Initiatives of Pope, Church
Pope Francis and the Holy See have been making appeals to the world’s rich nations to make Covid-19 vaccines also available for people in poor countries. When Europe was in the throes of the first wave of coronavirus outside of China last year, the Holy Father in March established the Vatican Covid-19 Commission at the Vatican Dicastery for Promoting Integral Human Development. The purpose is to seek a rapid response to the pandemic and its repercussions.
In the thick of the pandemic, with Italy under lockdown, the Pope in his ‘Urbi et Orbi’ Easter message on April 4, 2020, said, may “the most vulnerable of our brothers and sisters living in the cities and peripheries of every part of the world,” he said, “not be abandoned” and “lack basic necessities such as medicine and especially the possibility of adequate health care”.
Again, in his ‘Urbi et Orbi’ Christmas message, in view of a possible vaccine, he appealed against “letting the law of the marketplace and patents take precedence over the law of love and the health of humanity”. He called on government leaders, businesses, international organizations to “foster cooperation and not competition, and to seek a solution for everyone. “Vaccines for all, especially for the most vulnerable and needy of all regions of the planet,” he insisted.
Yet once more, in his annual discourse to the diplomatic corps, he encouraged “all states to contribute actively to the international efforts being made to ensure an equitable distribution of the vaccines, based not on purely economic criteria but on the needs of all, especially of peoples most in need”.

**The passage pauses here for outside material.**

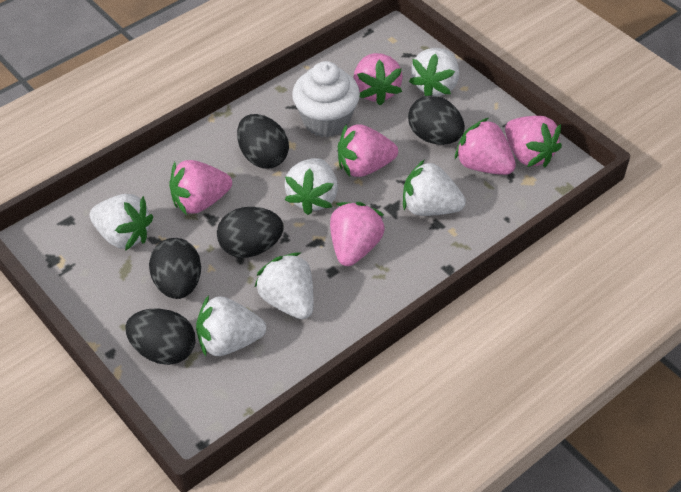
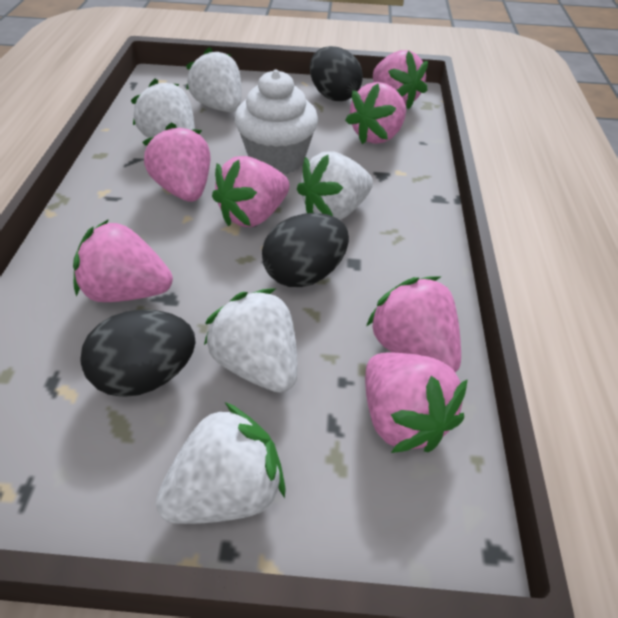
black egg: 5 -> 3
pink strawberry: 6 -> 7
white strawberry: 6 -> 5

Earlier this month, the Pope visited a group of homeless people and those needing special help who were given the vaccine in the Vatican. Some 800 of the approximately 1,200 persons in need received their first dose.
Again on Easter Sunday, the Holy Father urged “the entire international community, in a spirit of global responsibility, to commit to overcoming delays in the distribution of vaccines and to facilitate their distribution, especially in the poorest countries.”' Holy See’s envoys at the international fora have reiterated the Pope’s call for equal distribution of the vaccine.
COVAX initiative
A major international initiative in this regard has been COVAX. Established by the United Nations World Health Organization (WHO) and its international partners, the COVAX (COVID-19 Vaccines Global Access) programme buys and delivers the coronavirus vaccines for the world’s poorest people.
WHO said on April 8 that COVAX was able to deliver vaccines to over 100 economies in 42 days, since making its first international delivery to Ghana on 24 February 2021. More than 38 million doses of vaccines from manufacturers AstraZeneca, Pfizer-BioNTech and Serum Institute of India (SII) were delivered, including 61 economies eligible for vaccines through the Gavi COVAX Advance Market Commitment. COVAX aims to supply vaccines to all participating economies that have requested vaccines, in the first half of 2021, despite some delays in planned deliveries for March and April.
Currently, there is a slowdown in vaccine supply as India, the world’s biggest manufacturer of vaccine, says it needs to deal with its own explosion of infections on the home front. The biggest producer, Serum Institute of India, is a supplier to the COVAX initiative. Post-vaccine blood-clot issues have also affected the supply and distribution of doses.